Shoes with false soles for carrying microfilm. An original Enigma code-breaking machine. A robotic catfish. A cross-section of poured-concrete pillars from a former U.S. embassy building in Moscow that was embedded with electronic bugs.
And the dead rat. Agents would stuff the body cavity of a dead rat with written intelligence, then nonchalantly toss them out the window of a speeding car, where another agent would retrieve it.
The problem: Moscow's feral cats would get to the rat first.
The solution: Dip the carcass in hot sauce.
"The goal never changes," said Melton. "Technology changes the way we do it, but we still just want one thing. Our leaders need information to make good decisions."
Two centuries of espionage in Philly
Melton worked with a former director of CIA technical services, Robert Wallace, to put together a book, "Spy Sites of Philadelphia," the second of a series of city-specific tour books. (The first was about New York, where the museum exhibition originated.)
The sites span nearly 240 years of espionage in Philadelphia, started with intelligence-gathering during the Revolutionary War. One of the few remaining buildings still standing is Headhouse Square on South Street. During the British occupation of the city, patriot spies would enter the city disguised as farmers coming to sell produce in the market, where they would hand off information. (Coincidentally, the farmers' market at Headhouse Square reopens for the season this weekend.)
During World War II, the pastor of St. Michael's Lutheran Church in Mount Airy was convicted of conspiracy. The German veteran of World War I aided German spies in Philadelphia. He and his conspirators were caught by an FBI agent posing as a priest.
At the same time, a Russian agent had infiltrated the Navy Yard, where secret military atomic research was being conducted in Building 638 for the Manhattan Project. The spy, George Koval, codename DELMAR, was never caught.
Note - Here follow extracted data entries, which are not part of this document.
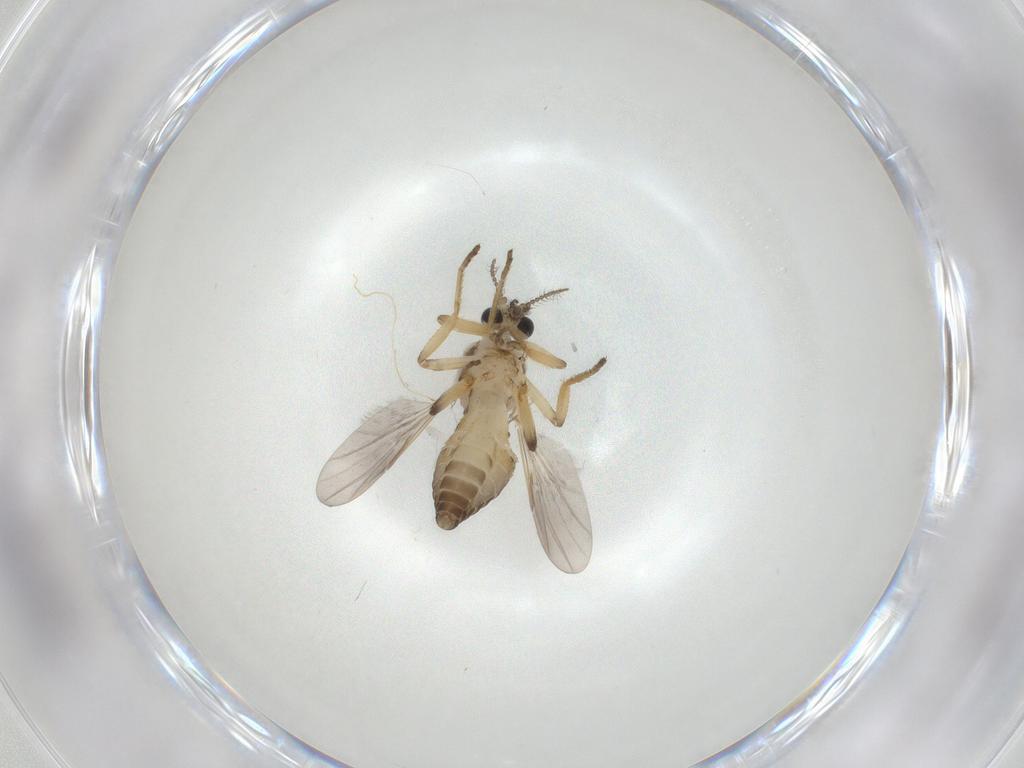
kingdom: Animalia
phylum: Arthropoda
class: Insecta
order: Diptera
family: Ceratopogonidae
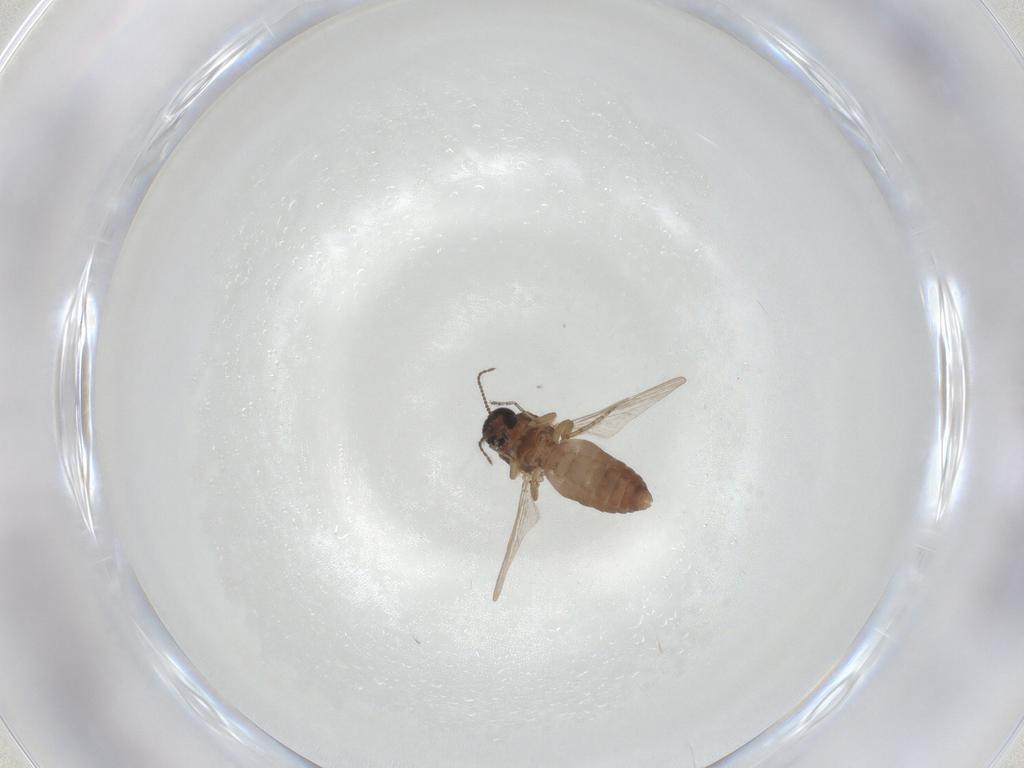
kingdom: Animalia
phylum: Arthropoda
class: Insecta
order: Diptera
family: Ceratopogonidae
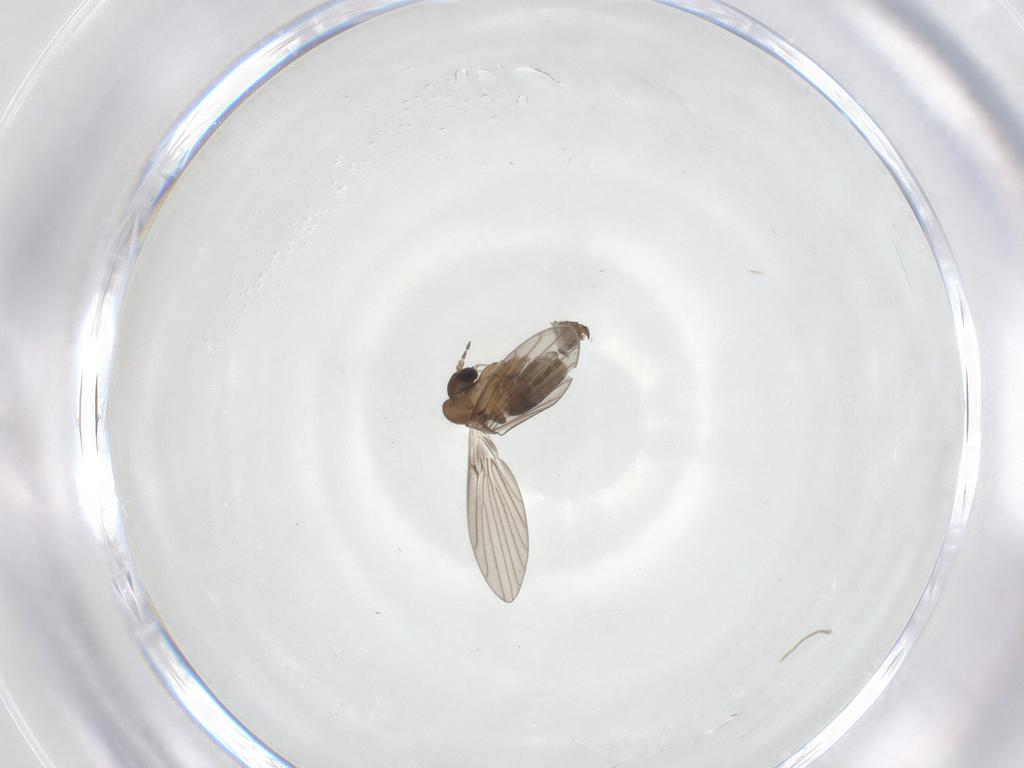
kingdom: Animalia
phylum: Arthropoda
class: Insecta
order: Diptera
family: Psychodidae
The U.S. only learned of Koval 60 years later, in 2007, when Russian President Putin honored him posthumously as a hero of the Russian federation.
"That's a fascinating total-espionage case, how they were able to find agents and place people in Oak Ridge [Tennessee], Los Alamos [New Mexico], and here at the Navy Yard," said Wallace.
"Wherever there was a piece of the Manhattan Project, the Russians tried to place agents to report what was going on."
James Bond would be shaken in real world
Visitors to the exhibition might marvel at some of the objects Melton has been able to acquire privately, including a piece of the U-2 spyplane that famously crashed in the Soviet Union in 1960 and a crumpled piece of Pan Am Flight 103, which exploded over Lockerbie, Scotland, in 1988.
How on earth did he get this stuff?
The grisliest object is the ice ax used to kill Leon Trotsky in Mexico City, splotched with rust from the Marxist's blood. Walking through his exhibition, Melton carefully explains that death is the exception in the intelligence game, not the rule.
"James Bond wouldn't last four minutes in the real world," said Melton. "Everything Bond does is fun to watch, but it's not practical in the real world. Intelligence officers are the ones that blend in the crowd, the ones that you never see. Intelligence is not killing people, it's getting information."